OMIM numbers: 606408, 600985 (TNXB)

Dr. rer. nat. Karin Mayer

Scientific Background

This rare EDS type with autosomal recessive inheritance does not belong to the 6 main types. Hyperextensible skin, hyperflexible joints and fragile tissue are characteristic, these represent also two main criteria for classical EDS. However, in contrast to the symptoms of patients with classical EDS no atrophic scarring or a prolonged wound healing occurs. Additional manifestations can be complications like diverticulitis, rectal prolapse, mitral valve prolapse and neuromuscular symptoms like myasthenia, hypotonia, myalgia, fatigue and paresthesia. 

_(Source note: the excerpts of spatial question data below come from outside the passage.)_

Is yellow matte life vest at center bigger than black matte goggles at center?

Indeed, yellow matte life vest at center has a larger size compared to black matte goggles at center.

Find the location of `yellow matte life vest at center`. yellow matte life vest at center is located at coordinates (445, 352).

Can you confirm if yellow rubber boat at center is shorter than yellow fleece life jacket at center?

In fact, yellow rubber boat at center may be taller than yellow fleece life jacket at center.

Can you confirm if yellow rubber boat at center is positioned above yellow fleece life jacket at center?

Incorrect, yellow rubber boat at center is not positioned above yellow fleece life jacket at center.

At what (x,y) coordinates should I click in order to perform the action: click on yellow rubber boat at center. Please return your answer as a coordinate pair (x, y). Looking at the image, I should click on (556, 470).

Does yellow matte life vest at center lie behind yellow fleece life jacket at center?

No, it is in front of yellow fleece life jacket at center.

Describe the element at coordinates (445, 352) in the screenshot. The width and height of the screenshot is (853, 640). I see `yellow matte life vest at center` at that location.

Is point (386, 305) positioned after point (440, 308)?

The genetic cause of EDS with Tenascin-X deficiency was discovered in a patient with congenital adrenal hyperplasia and a 21-hydroxylase deficiency with additional clinical symptoms of classical EDS. Causal was a 30-kb deletion on chromosome 6p21.3, that both included the CYP21B gene and the partially overlapping TNXB gene, which constituted a contiguous gene syndrome. Homozygous or combined heterozygous mutations in TNXB, which lead to a total lack of the gene product Tenascin-X on the RNA and protein level, are causal for EDS with Tenascin-X deficiency. There is no more Tenascin-X detectable in the serum of the patients. Tenascin-X is a glycoprotein that is synthesized in the extracellular matrix of skin, tendons, muscles and blood vessels and it is secreted into the serum. So far only six different mutations have been identified in the TNXB gene. Some patients with Tenascin-X deficiency have myopathic symptoms that are characteristic for Bethlem myopathy or Ullrich muscular dystrophy. The lack of serum Tenascin-X leads to a decreased expression of type VI-collagen. 

The lack of serum Tenascin-X substantiates the clinical diagnosis.